“Seriously?” I said, with genuine surprise. “They did that?”
Shoto and Aech both nodded.
“So…” I said. “That’s got to be it, right? The Ninja Princess, Kurumi, was the ‘very first heroine, demoted to hero’!”
“Oh! Yo! I said God damn, Shoto!” Aech suddenly began to sing, as she half hunched over and began to dance sideways toward him. Shoto moved toward her in the same fashion, and they launched into an elaborate five-part high-five ritual.
“Let’s wait until we have the shard to celebrate, OK?” I said.
Shoto nodded and opened his OASIS atlas. I saw him do a quick search for Rieko Kodama’s name. He got several hits in the Console Cluster, a group of worlds in Sector Eight where the landscape of each planet resembled the distinctive graphics of different classic game consoles.
“There’s a planet near the center of the Sega quadrant called Phoenix-Rie,” he said, reading off his display. “It’s the most popular shrine to Rieko Kodama’s life and work, and it dates back to the early days of the OASIS. And Kira Morrow is listed as one of its original creators in the planet’s colophon.”
“Phoenix-Rie was Kodama’s alias,” Shoto said. “I visited that planet a few times during the contest. It contains quest portals that lead to OASIS ports of every game Kodama ever worked on, including Ninja Princess. That must be where we need to go.”
“Boom!” Aech said. “Then let’s make like a tree and get outta here.”
I selected Aech and Shoto’s avatars on my HUD and prepared to teleport all three of us to the planet Phoenix-Rie in Sector Eight. But of course, I couldn’t take us anywhere. Anorak had taken my teleportation powers away from me, along with my other superuser abilities, when he stole the Robes of Anorak from my inventory. My avatar was still maxed out at ninety-ninth-level, but now I was mortal once again, just like any other avatar. And I wasn’t properly equipped. I’d collected plenty of new weapons, magic items, and vehicles over the past three years, but I didn’t lug all of that stuff around with me. Everything was in my old stronghold on Falco, and we didn’t have time to waste making a detour back there so that I could gear up.

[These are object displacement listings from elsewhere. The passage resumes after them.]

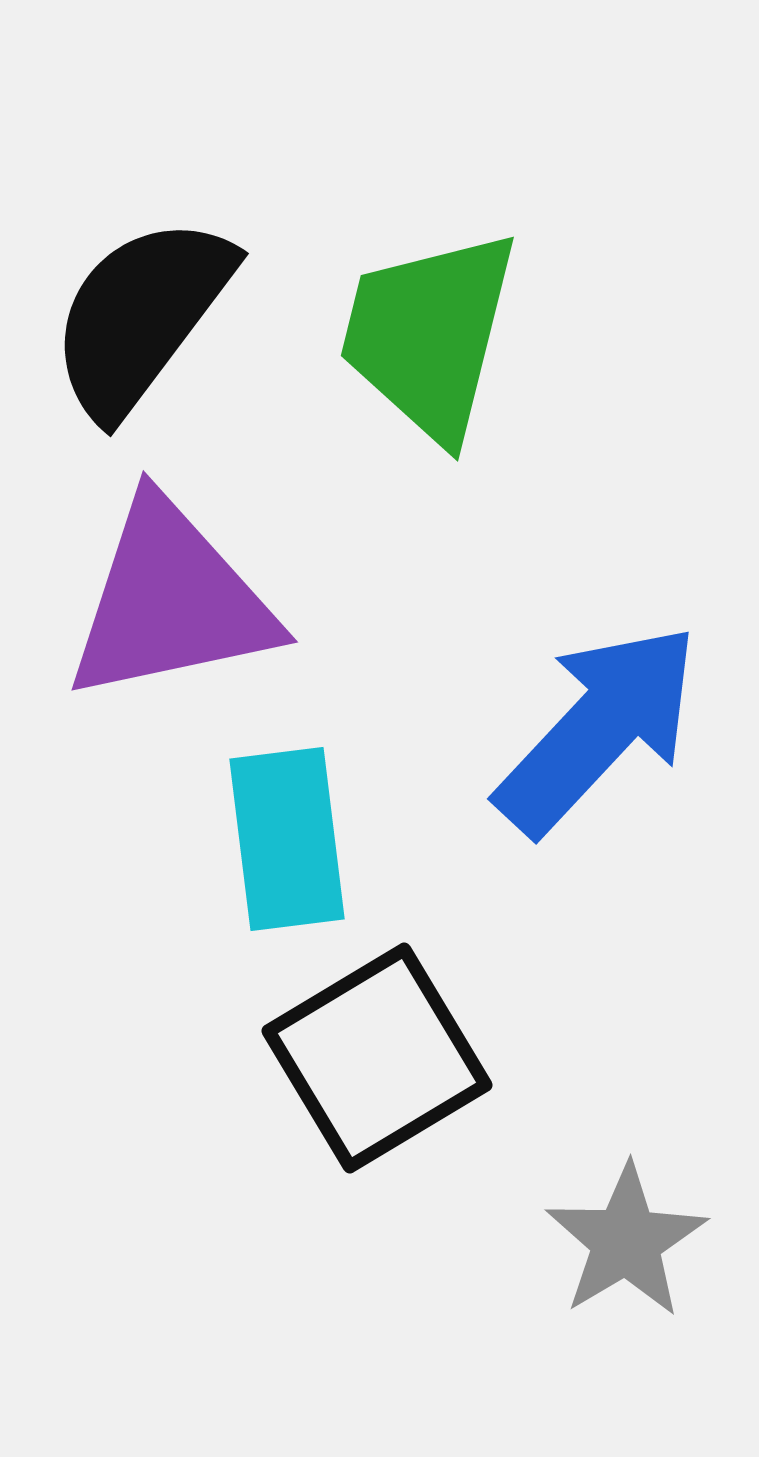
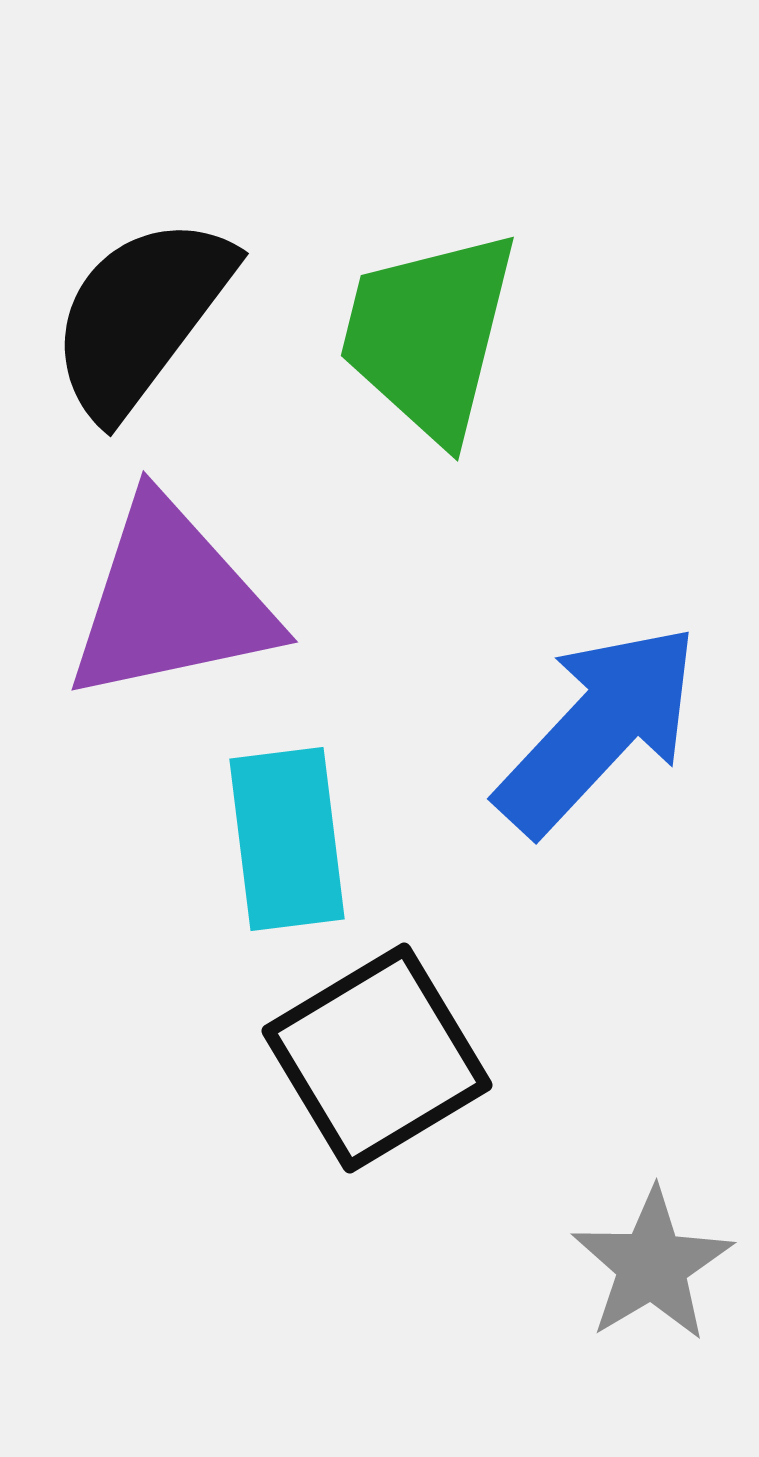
gray star: moved 26 px right, 24 px down
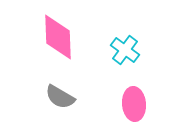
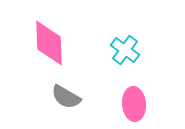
pink diamond: moved 9 px left, 6 px down
gray semicircle: moved 6 px right
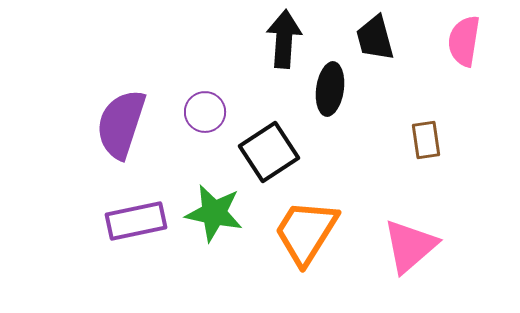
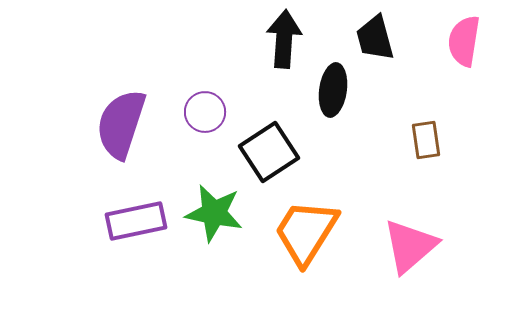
black ellipse: moved 3 px right, 1 px down
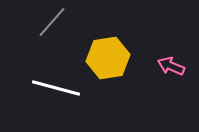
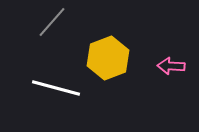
yellow hexagon: rotated 12 degrees counterclockwise
pink arrow: rotated 20 degrees counterclockwise
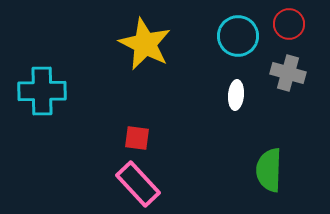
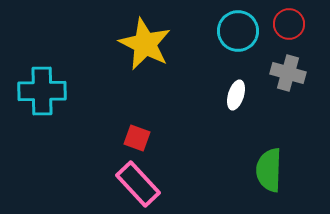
cyan circle: moved 5 px up
white ellipse: rotated 12 degrees clockwise
red square: rotated 12 degrees clockwise
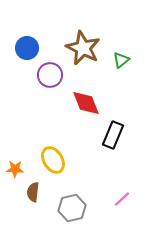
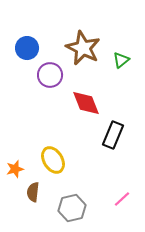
orange star: rotated 18 degrees counterclockwise
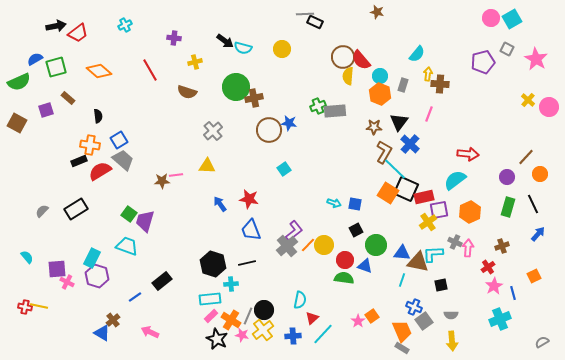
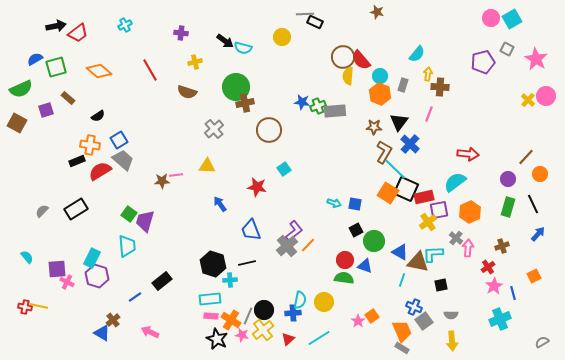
purple cross at (174, 38): moved 7 px right, 5 px up
yellow circle at (282, 49): moved 12 px up
green semicircle at (19, 82): moved 2 px right, 7 px down
brown cross at (440, 84): moved 3 px down
brown cross at (254, 98): moved 9 px left, 5 px down
pink circle at (549, 107): moved 3 px left, 11 px up
black semicircle at (98, 116): rotated 64 degrees clockwise
blue star at (289, 123): moved 13 px right, 21 px up
gray cross at (213, 131): moved 1 px right, 2 px up
black rectangle at (79, 161): moved 2 px left
purple circle at (507, 177): moved 1 px right, 2 px down
cyan semicircle at (455, 180): moved 2 px down
red star at (249, 199): moved 8 px right, 12 px up
gray cross at (455, 242): moved 1 px right, 4 px up; rotated 16 degrees clockwise
yellow circle at (324, 245): moved 57 px down
green circle at (376, 245): moved 2 px left, 4 px up
cyan trapezoid at (127, 246): rotated 65 degrees clockwise
blue triangle at (402, 253): moved 2 px left, 1 px up; rotated 24 degrees clockwise
cyan cross at (231, 284): moved 1 px left, 4 px up
pink rectangle at (211, 316): rotated 48 degrees clockwise
red triangle at (312, 318): moved 24 px left, 21 px down
cyan line at (323, 334): moved 4 px left, 4 px down; rotated 15 degrees clockwise
blue cross at (293, 336): moved 23 px up
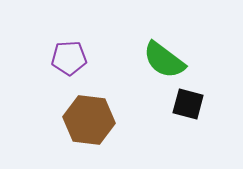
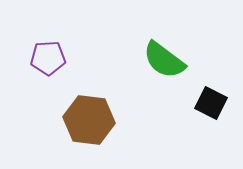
purple pentagon: moved 21 px left
black square: moved 23 px right, 1 px up; rotated 12 degrees clockwise
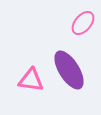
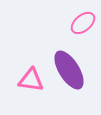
pink ellipse: rotated 10 degrees clockwise
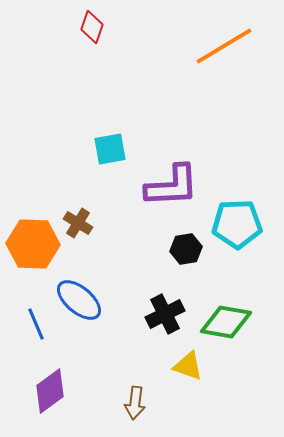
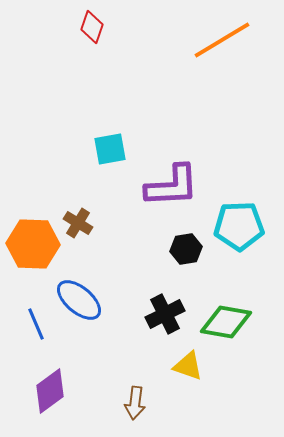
orange line: moved 2 px left, 6 px up
cyan pentagon: moved 2 px right, 2 px down
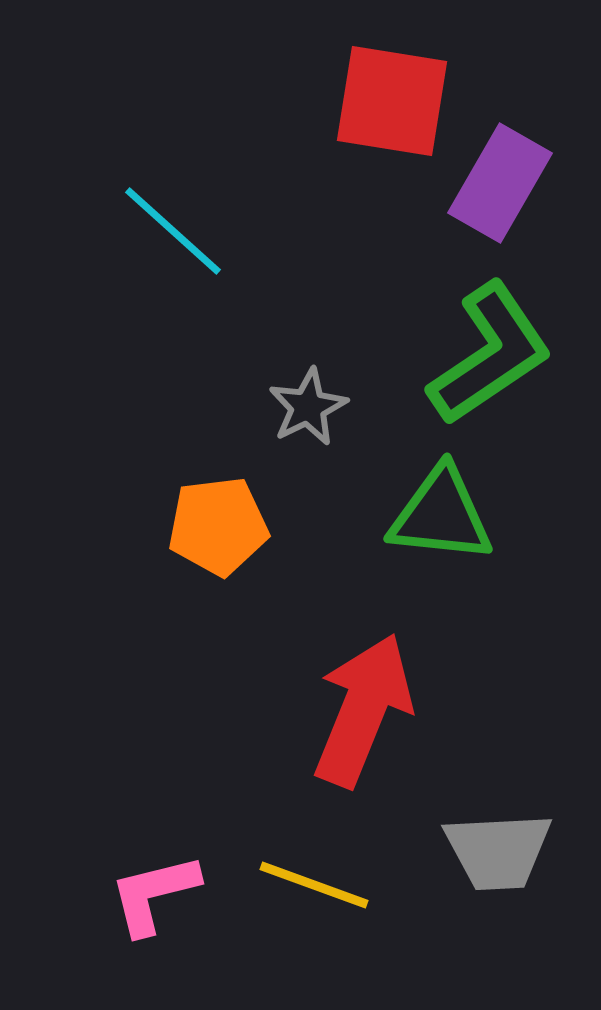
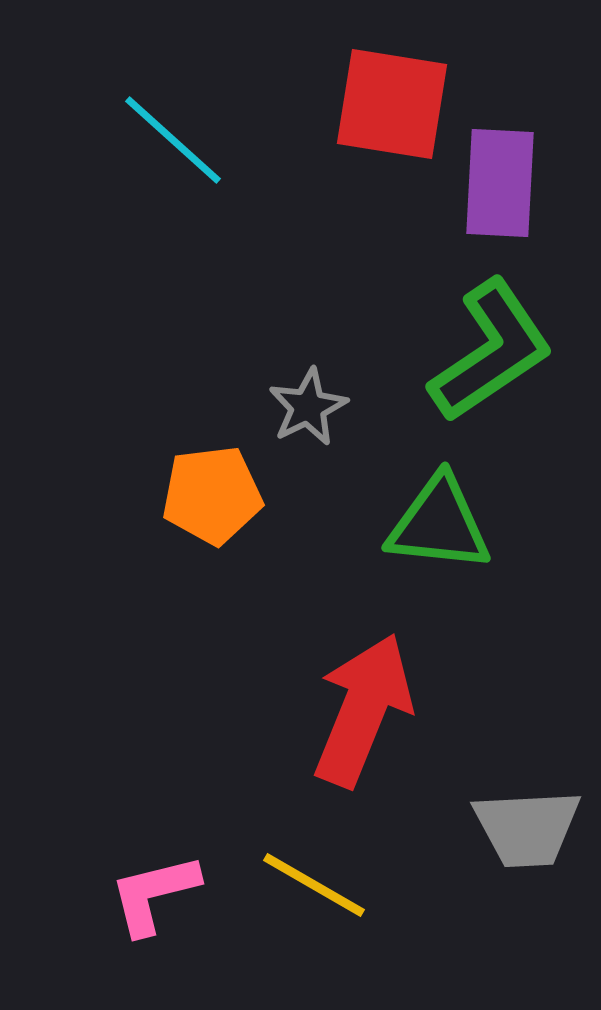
red square: moved 3 px down
purple rectangle: rotated 27 degrees counterclockwise
cyan line: moved 91 px up
green L-shape: moved 1 px right, 3 px up
green triangle: moved 2 px left, 9 px down
orange pentagon: moved 6 px left, 31 px up
gray trapezoid: moved 29 px right, 23 px up
yellow line: rotated 10 degrees clockwise
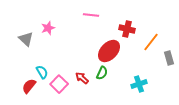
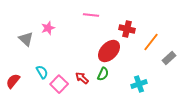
gray rectangle: rotated 64 degrees clockwise
green semicircle: moved 1 px right, 1 px down
red semicircle: moved 16 px left, 5 px up
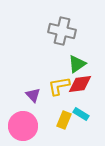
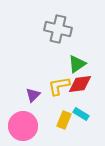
gray cross: moved 4 px left, 2 px up
purple triangle: rotated 28 degrees clockwise
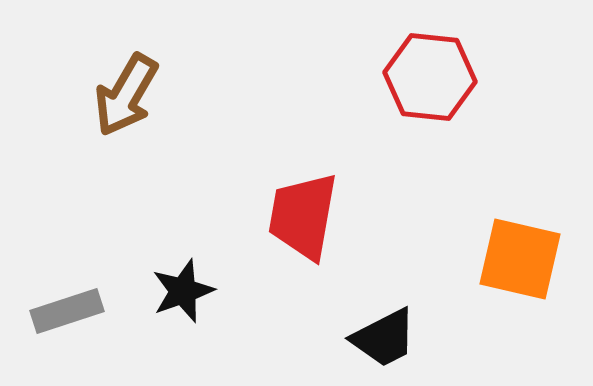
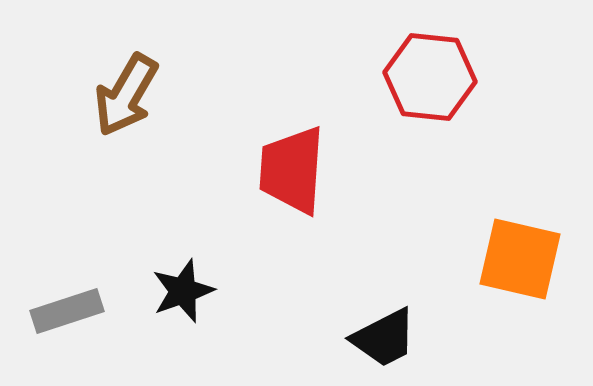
red trapezoid: moved 11 px left, 46 px up; rotated 6 degrees counterclockwise
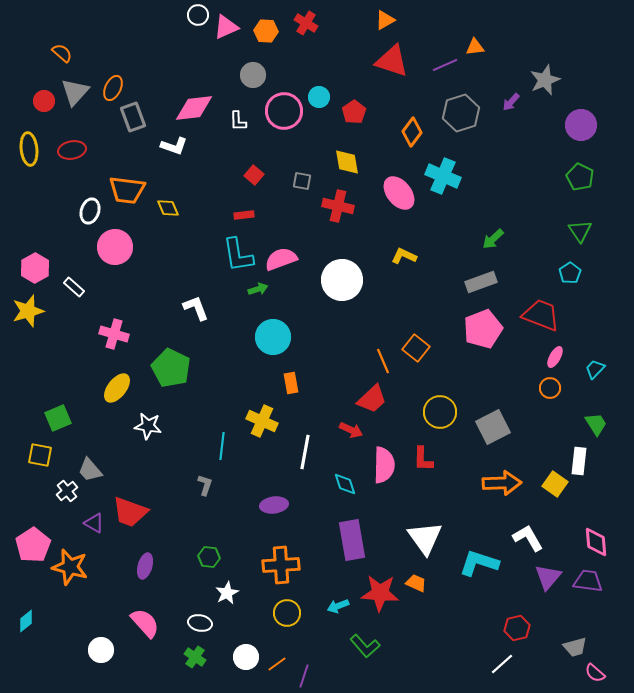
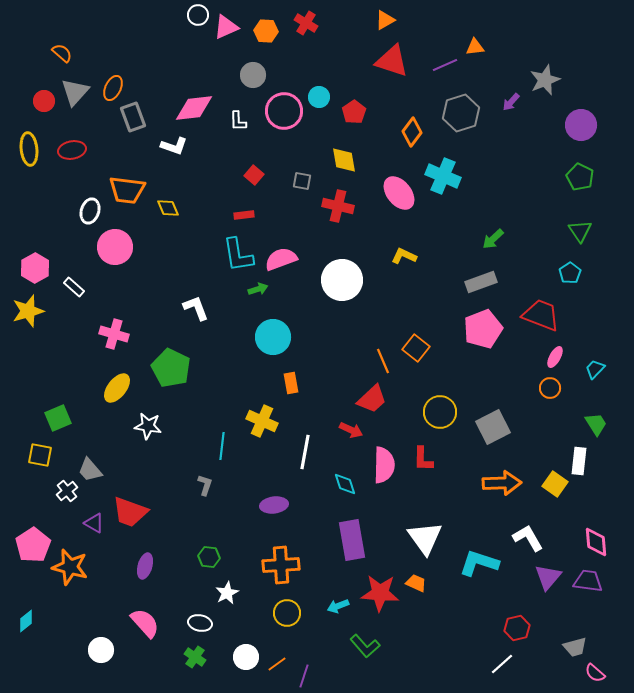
yellow diamond at (347, 162): moved 3 px left, 2 px up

“Hey, Faisal,” I said, trying to conceal my embarrassment. “Can you hook me up with one of those Admin rings you gave to everyone else during our first co-owners meeting?”
Faisal smiled and removed a small silver ring from his inventory and then tossed it to me. I caught it and slipped it onto the pinky of my right hand. It appeared in my avatar’s inventory as a Ring of OASIS Administration. It gave me the ability to teleport anywhere in the OASIS for free, and enclosed my avatar in a shield that made me immune to attacks from other OASIS avatars, even in PvP zones. Faisal had offered me one of these Admin rings when he’d given them to Art3mis, Aech, and Shoto, but I’d declined because the Robes of Anorak already gave me those abilities and many more—and I was also showing off for Art3mis.
“Thanks, Faisal,” I said.
“Here,” Aech said impatiently. She flashed her own admin ring at me, then selected Phoenix-Rie on her own OASIS atlas. “Let me do the honors.”
She placed her right hand on Shoto’s shoulder and her left one on mine, then she uttered the brief incantation required to activate her teleportation spell, and our avatars vanished.
* * *
A split second later, we rematerialized on the surface of the planet Phoenix-Rie. It was a bright and beautiful little world, rendered in colorful 8-bit graphics, and its pixelated landscape was a patchwork of different environments that Rieko Kodama had created for a variety of games. The area where Aech, Shoto, and I arrived was modeled after the game Alex Kidd in the Miracle World. But as we began to traverse the planet’s surface, we found ourselves running through the Green Hill Zone from the original Sonic the Hedgehog. Then the landscape quickly changed to resemble environments from the very first Phantasy Star game. I recognized graphical elements from all three planets in the Algol system—in just a few minutes, we sprinted through the forests of Palma, the deserts of Motavia, and the icy plains of Dezoris.
We also saw dozens of different nonplayer characters from Kodama’s games roaming around aimlessly, but like most OASIS NPCs, they wouldn’t attack or talk to you unless you attacked or talked to them first, so we just stayed out of their way.
Eventually we reached the planet’s equator, where we found a line of game portals positioned along it, stretching to the pixelated horizon in each direction. The portals were arranged in chronological order by the games’ year of release.